The 8.8 magnitude quake that hit Chile last week damaging homes and leveling buildings in its wake left a death toll surpassing 700. The quake is reported to be the seventh strongest in recorded history; the strongest recorded case also took place in Chile in 1960 with a magnitude of 9.5.  The impact of this deadly quake has not only been felt in Chile, but worldwide.

JPL reported the earthquake to have shifted earth’s axis 3 inches, in effect shortening the length of days on our planet by 1.26 milliseconds.

On a more local level, a quake of such a large magnitude triggered tsunami warnings across many coasts in Southern California, including the shores of San Diego. San Diegans saw an unusually rapid low tide following the Chilean earthquake, with warnings of waves up to 11ft. Similar warnings were also issued to many other Pacific nations due to potentially dangerous tidal waves radiating across the ocean.

The San Diego relief effort following the earthquake in Chile has not seen the explosion of donations and volunteers as that followed the Haiti earthquake. Text donations are struggling in comparison to the Haiti response. The earthquake that hit Haiti had a magnitude of 7.0, but the damage done was far worse.

The Chilean government has responded with speed and resilience in light of the situation, but it was also better prepared due to its earthquake-ridden past. However, the amount of damage done has come out to tens of billions of dollars, and will probably rise as more information is made available. From these recent events, the key solution to preventing such disasters from occurring is preparedness.

In light of the recent quakes in Haiti and Chile, is San Diego prepared in the event of a big one? Realistically speaking, many small quakes take place in California every single day, and residents in San Diego are well-tuned to the possible risks and damages caused by living near the San Andreas fault line, which ends in the Imperial Valley.

Southern California prides itself in being well-prepared for the next big one, but despite earthquake insurance and earthquake-proof building codes, research has shown that California is only a little bit better prepared for such disasters. Man-made structures would see much less destruction than seen in Chile and Haiti due to stricter building codes, but that doesn’t mean American cities are immune- just take a look at what happened in the event of Hurricane Katrina. After all, no one is safe in the eyes of Mother Nature.

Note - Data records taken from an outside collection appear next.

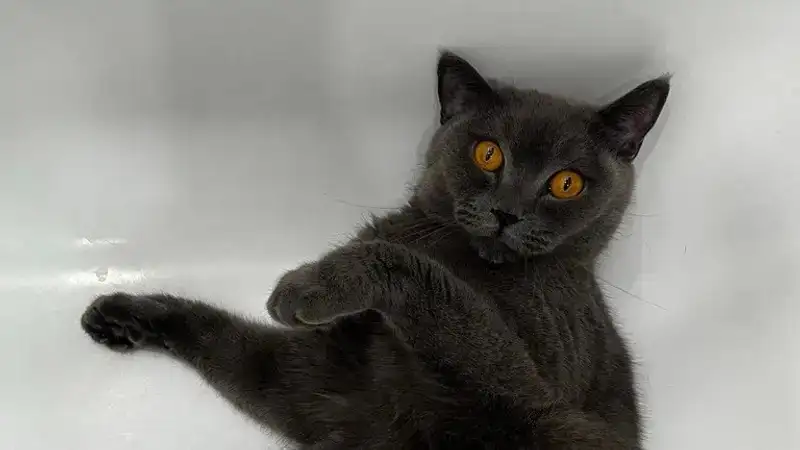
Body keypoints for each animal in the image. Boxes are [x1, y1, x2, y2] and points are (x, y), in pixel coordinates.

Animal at [81, 51, 669, 449]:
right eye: (488, 153)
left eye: (566, 183)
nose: (507, 211)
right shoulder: (330, 387)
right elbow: (231, 345)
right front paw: (126, 313)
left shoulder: (534, 383)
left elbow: (430, 284)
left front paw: (306, 286)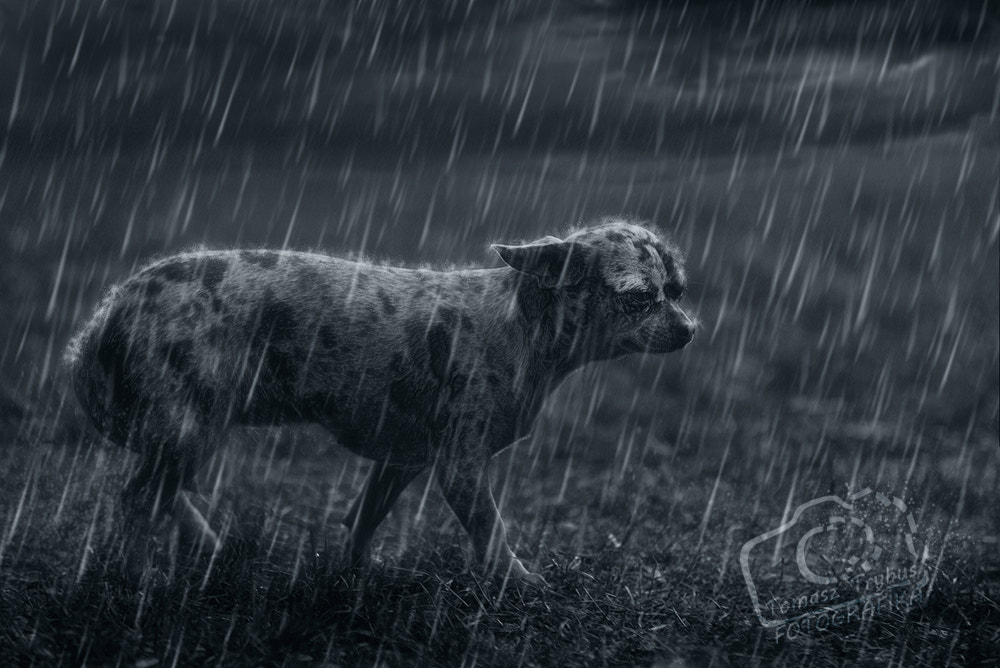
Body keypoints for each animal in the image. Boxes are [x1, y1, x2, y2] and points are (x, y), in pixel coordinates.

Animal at [66, 218, 700, 584]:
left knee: (159, 490)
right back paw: (138, 581)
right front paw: (523, 586)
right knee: (136, 498)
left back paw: (206, 545)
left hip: (186, 432)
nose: (690, 328)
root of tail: (109, 310)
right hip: (187, 426)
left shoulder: (403, 460)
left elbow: (364, 520)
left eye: (677, 292)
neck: (522, 324)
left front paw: (351, 579)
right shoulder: (460, 468)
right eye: (639, 298)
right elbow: (491, 534)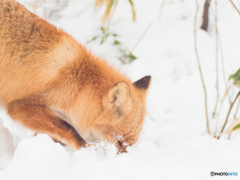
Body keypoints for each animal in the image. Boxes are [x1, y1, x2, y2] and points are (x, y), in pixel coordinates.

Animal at [0, 0, 150, 153]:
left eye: (129, 145)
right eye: (119, 142)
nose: (123, 156)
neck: (79, 84)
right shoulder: (21, 105)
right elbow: (69, 129)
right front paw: (88, 150)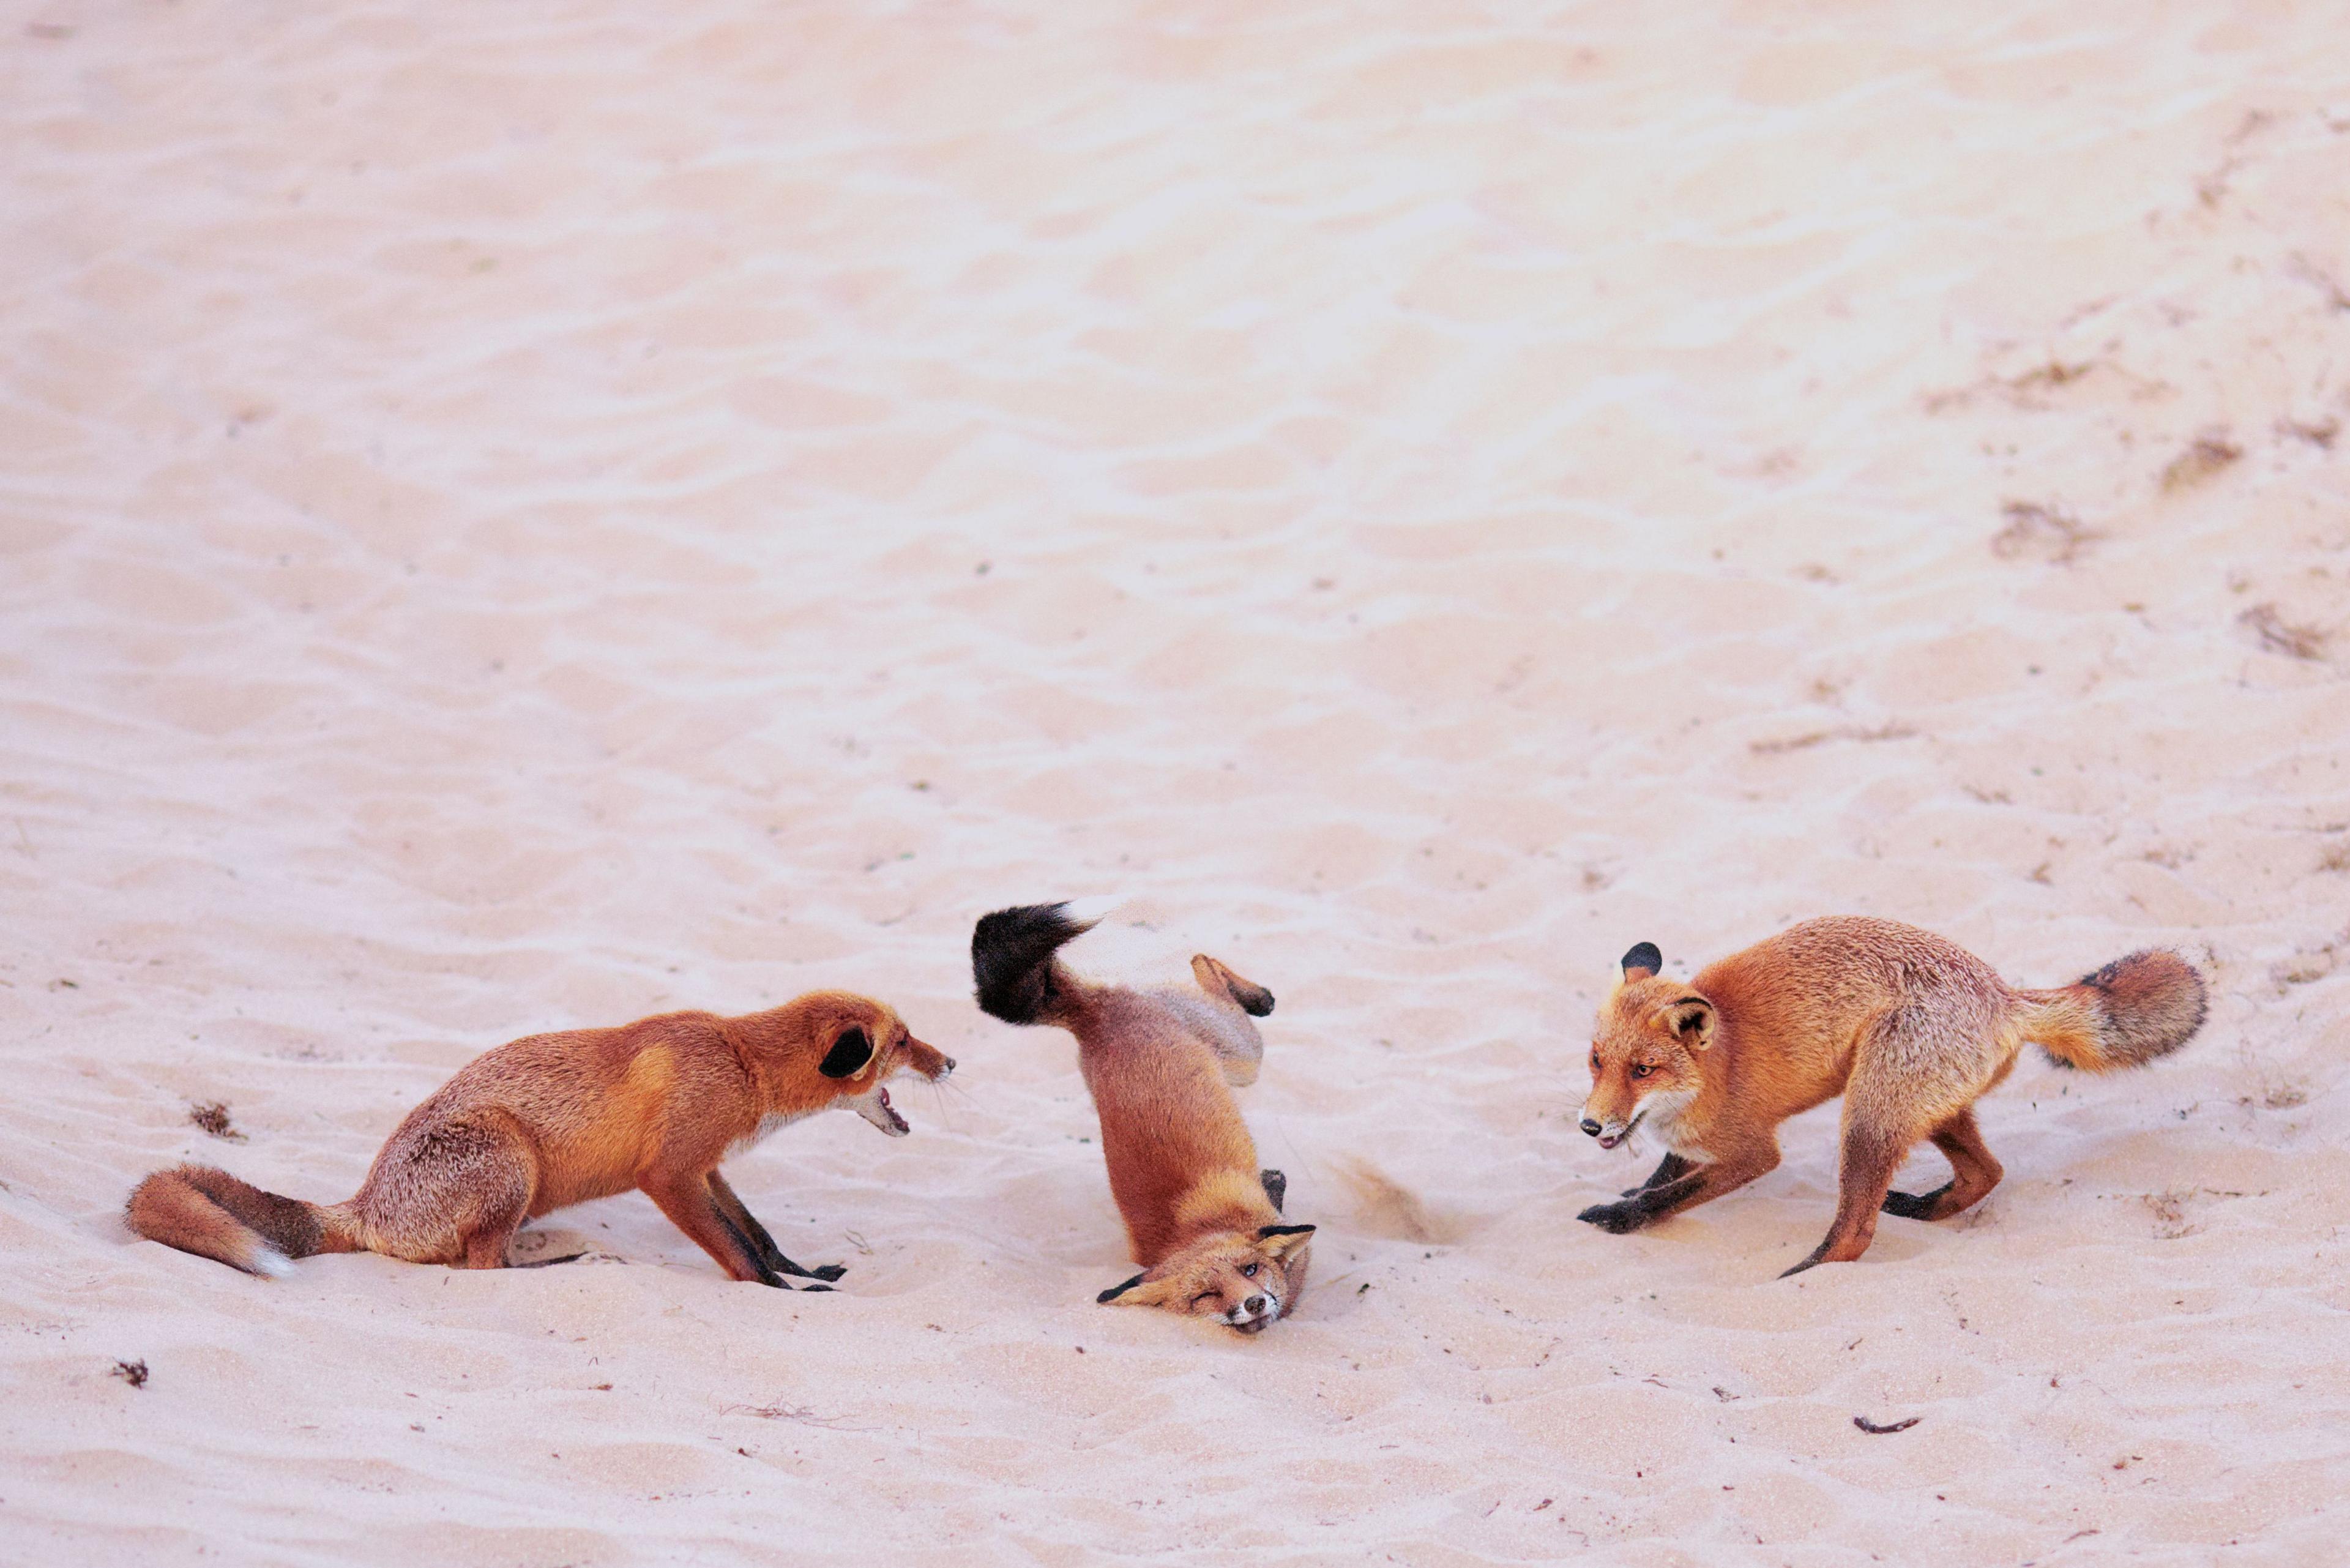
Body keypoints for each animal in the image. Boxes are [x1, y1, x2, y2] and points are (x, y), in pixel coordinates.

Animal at [126, 990, 953, 1288]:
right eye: (903, 1042)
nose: (951, 1064)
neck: (739, 1060)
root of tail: (365, 1206)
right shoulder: (669, 1174)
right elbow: (739, 1256)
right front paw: (780, 1295)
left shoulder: (708, 1167)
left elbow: (758, 1233)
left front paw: (804, 1273)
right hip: (508, 1155)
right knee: (481, 1268)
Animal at [970, 901, 1313, 1334]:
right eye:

The smallest actions on an individual level have the potential to protect yourself and your family in the event of a disaster. Keeping a battery-powered flashlight, as well as sufficient water and food supply to last a couple of days could prevent the possibility of your need for immediate disaster relief. With the power that comes with having a long-time warning, take the individual responsibility to plan and protect yourself from these preventable situations.